-------- EXTRACTED DATA

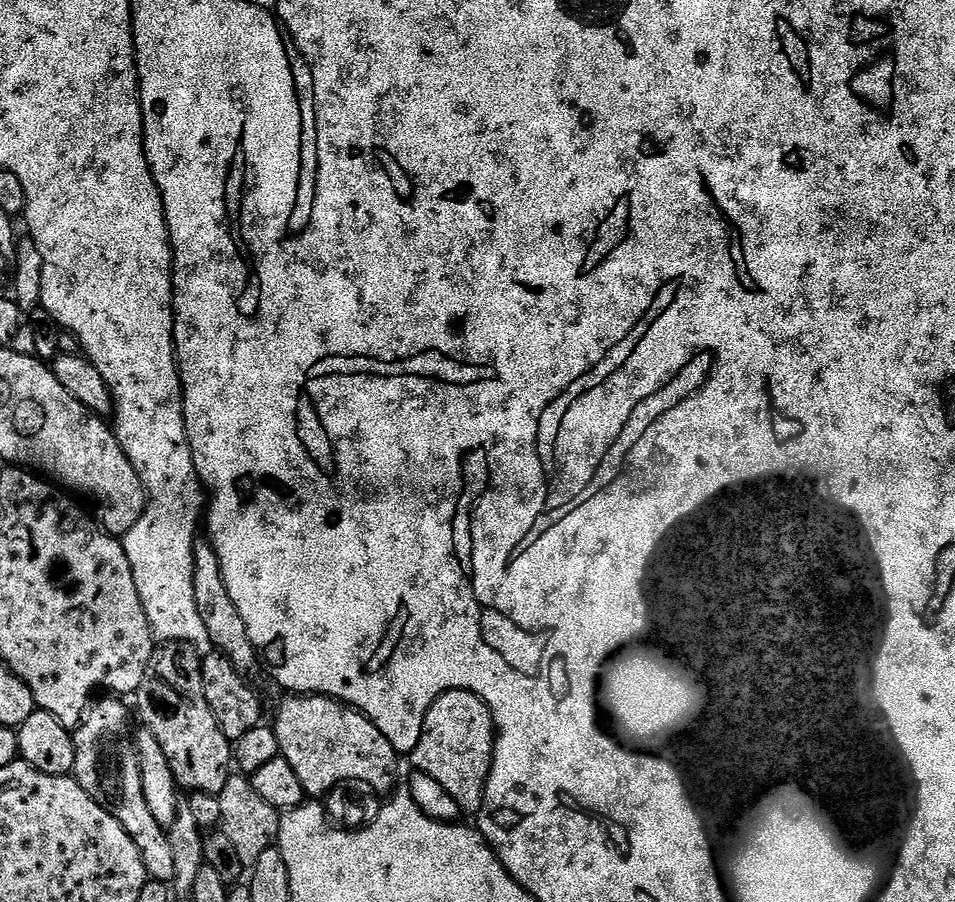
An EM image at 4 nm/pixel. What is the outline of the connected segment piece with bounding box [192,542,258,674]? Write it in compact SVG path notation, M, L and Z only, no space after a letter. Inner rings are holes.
M197 543L194 554L194 603L198 606L198 614L202 618L202 626L206 636L212 639L211 647L223 656L230 658L238 671L252 674L258 665L256 648L250 642L246 622L242 622L242 614L238 614L238 606L230 598L230 590L226 590L226 582L222 578L222 562L218 562L218 554L211 543Z

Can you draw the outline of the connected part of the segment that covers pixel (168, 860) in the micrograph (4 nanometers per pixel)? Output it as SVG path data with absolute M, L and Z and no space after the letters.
M104 698L101 704L93 703L88 711L84 713L84 719L74 730L72 741L74 742L74 758L76 766L74 779L114 818L118 818L120 825L134 838L134 846L138 846L138 854L142 854L142 866L146 866L149 877L161 882L175 881L174 853L170 850L170 838L167 831L154 822L154 814L150 814L150 806L146 806L146 794L142 790L142 770L138 762L136 745L133 733L128 733L128 708L123 699Z

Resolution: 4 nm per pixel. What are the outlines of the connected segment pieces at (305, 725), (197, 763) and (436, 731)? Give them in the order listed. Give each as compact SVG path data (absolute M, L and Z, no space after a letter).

----------------

Copy the line containing "Can you draw" exactly. Then copy every line after it through the end of the listing, and nothing more.

Can you draw the outline of the connected part of the segment that covers pixel (168, 860) in the micrograph (4 nanometers per pixel)? Output it as SVG path data with absolute M, L and Z and no space after the letters.
M104 698L101 704L93 703L88 711L84 713L84 719L74 730L72 741L74 742L74 758L76 766L74 779L114 818L118 818L120 825L134 838L134 846L138 846L138 854L142 854L142 866L146 866L149 877L161 882L175 881L174 853L170 850L170 838L167 831L154 822L154 814L150 814L150 806L146 806L146 794L142 790L142 770L138 762L136 745L133 733L128 733L128 708L123 699Z

Resolution: 4 nm per pixel. What are the outlines of the connected segment pieces at (305, 725), (197, 763) and (436, 731)? Give them in the order listed. Give each as compact SVG path data (absolute M, L and Z, no space after a letter).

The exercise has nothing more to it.